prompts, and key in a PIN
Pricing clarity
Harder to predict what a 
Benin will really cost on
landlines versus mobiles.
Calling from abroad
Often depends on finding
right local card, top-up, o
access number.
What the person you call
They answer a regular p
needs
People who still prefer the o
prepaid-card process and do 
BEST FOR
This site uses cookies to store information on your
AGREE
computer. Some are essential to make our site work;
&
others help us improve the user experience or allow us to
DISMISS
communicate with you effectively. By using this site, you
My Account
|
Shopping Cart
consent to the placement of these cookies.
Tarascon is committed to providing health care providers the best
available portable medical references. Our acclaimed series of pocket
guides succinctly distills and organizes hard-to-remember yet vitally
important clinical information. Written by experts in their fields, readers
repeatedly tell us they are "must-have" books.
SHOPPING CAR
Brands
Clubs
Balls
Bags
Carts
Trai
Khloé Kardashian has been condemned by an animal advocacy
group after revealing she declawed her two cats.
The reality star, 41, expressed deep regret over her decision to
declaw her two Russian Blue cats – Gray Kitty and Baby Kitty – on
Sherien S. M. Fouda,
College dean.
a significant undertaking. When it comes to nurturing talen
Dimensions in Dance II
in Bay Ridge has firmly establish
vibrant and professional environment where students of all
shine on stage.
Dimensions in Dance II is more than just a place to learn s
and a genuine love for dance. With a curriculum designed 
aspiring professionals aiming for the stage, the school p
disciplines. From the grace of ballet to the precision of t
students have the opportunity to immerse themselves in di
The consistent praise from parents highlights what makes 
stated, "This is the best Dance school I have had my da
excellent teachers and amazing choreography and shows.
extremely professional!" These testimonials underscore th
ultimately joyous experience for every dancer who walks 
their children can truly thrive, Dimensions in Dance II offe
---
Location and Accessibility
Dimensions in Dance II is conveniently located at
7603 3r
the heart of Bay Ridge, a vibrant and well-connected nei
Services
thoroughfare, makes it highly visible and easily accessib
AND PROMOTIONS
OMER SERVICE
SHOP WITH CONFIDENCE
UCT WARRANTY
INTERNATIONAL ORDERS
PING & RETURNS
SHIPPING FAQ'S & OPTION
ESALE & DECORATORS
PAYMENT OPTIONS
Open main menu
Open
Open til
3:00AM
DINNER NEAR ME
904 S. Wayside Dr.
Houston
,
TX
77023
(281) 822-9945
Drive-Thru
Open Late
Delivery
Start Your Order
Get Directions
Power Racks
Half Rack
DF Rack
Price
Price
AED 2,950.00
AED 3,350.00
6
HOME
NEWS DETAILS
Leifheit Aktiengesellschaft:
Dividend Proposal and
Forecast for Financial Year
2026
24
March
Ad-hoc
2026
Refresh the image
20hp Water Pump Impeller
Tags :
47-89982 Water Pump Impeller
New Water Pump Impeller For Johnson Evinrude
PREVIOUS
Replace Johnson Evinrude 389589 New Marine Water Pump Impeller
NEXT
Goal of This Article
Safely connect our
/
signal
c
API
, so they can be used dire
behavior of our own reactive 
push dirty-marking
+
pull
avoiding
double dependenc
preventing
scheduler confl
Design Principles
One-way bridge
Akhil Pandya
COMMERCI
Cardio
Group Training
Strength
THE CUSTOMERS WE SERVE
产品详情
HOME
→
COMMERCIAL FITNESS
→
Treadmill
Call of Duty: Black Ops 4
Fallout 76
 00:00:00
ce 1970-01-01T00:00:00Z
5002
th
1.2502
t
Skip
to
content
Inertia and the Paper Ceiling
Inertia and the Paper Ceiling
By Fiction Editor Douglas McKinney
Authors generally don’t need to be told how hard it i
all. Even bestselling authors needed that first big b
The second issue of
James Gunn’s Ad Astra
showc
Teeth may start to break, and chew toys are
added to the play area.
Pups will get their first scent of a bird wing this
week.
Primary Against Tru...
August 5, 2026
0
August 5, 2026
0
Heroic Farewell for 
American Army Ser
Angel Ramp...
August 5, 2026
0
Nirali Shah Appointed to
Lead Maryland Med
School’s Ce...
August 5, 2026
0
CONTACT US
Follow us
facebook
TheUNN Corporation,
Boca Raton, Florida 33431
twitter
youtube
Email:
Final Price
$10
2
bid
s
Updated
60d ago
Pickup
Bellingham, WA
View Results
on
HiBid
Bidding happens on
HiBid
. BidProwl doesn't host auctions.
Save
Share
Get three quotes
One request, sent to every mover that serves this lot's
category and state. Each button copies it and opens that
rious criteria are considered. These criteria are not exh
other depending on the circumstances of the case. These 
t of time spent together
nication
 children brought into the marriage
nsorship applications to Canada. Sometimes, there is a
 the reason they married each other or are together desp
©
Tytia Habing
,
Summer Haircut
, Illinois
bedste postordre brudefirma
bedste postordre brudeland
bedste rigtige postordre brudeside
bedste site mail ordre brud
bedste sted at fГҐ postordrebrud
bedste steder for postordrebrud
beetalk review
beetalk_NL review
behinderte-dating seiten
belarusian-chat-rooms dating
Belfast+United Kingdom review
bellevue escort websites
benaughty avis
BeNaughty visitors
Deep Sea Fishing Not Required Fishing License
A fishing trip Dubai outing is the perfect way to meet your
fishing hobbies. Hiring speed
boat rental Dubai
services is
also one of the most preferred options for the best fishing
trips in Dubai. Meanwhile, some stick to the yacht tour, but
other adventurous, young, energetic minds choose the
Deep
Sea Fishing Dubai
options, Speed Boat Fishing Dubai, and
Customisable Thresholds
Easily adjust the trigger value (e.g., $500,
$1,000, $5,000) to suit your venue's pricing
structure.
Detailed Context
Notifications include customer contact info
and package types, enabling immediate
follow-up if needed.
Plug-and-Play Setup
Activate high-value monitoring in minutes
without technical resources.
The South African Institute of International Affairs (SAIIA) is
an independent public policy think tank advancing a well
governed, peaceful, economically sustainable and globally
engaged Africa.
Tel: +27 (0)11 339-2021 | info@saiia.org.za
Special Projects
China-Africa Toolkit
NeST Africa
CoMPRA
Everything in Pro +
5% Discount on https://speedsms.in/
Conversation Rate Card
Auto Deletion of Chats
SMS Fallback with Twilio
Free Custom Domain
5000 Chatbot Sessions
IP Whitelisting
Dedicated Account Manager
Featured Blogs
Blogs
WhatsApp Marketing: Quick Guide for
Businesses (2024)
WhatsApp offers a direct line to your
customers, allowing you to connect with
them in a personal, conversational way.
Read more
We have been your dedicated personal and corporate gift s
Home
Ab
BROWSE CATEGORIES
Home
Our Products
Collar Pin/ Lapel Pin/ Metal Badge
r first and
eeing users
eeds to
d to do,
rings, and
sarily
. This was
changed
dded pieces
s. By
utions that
+++
*Task brief*: An exact copy of the lines above, from the one containing "consent to the placement of these cookies." through the one containing "and a genuine", is the whole of the answer.

*Response*:
consent to the placement of these cookies.
Tarascon is committed to providing health care providers the best
available portable medical references. Our acclaimed series of pocket
guides succinctly distills and organizes hard-to-remember yet vitally
important clinical information. Written by experts in their fields, readers
repeatedly tell us they are "must-have" books.
SHOPPING CAR
Brands
Clubs
Balls
Bags
Carts
Trai
Khloé Kardashian has been condemned by an animal advocacy
group after revealing she declawed her two cats.
The reality star, 41, expressed deep regret over her decision to
declaw her two Russian Blue cats – Gray Kitty and Baby Kitty – on
Sherien S. M. Fouda,
College dean.
a significant undertaking. When it comes to nurturing talen
Dimensions in Dance II
in Bay Ridge has firmly establish
vibrant and professional environment where students of all
shine on stage.
Dimensions in Dance II is more than just a place to learn s
and a genuine love for dance. With a curriculum designed 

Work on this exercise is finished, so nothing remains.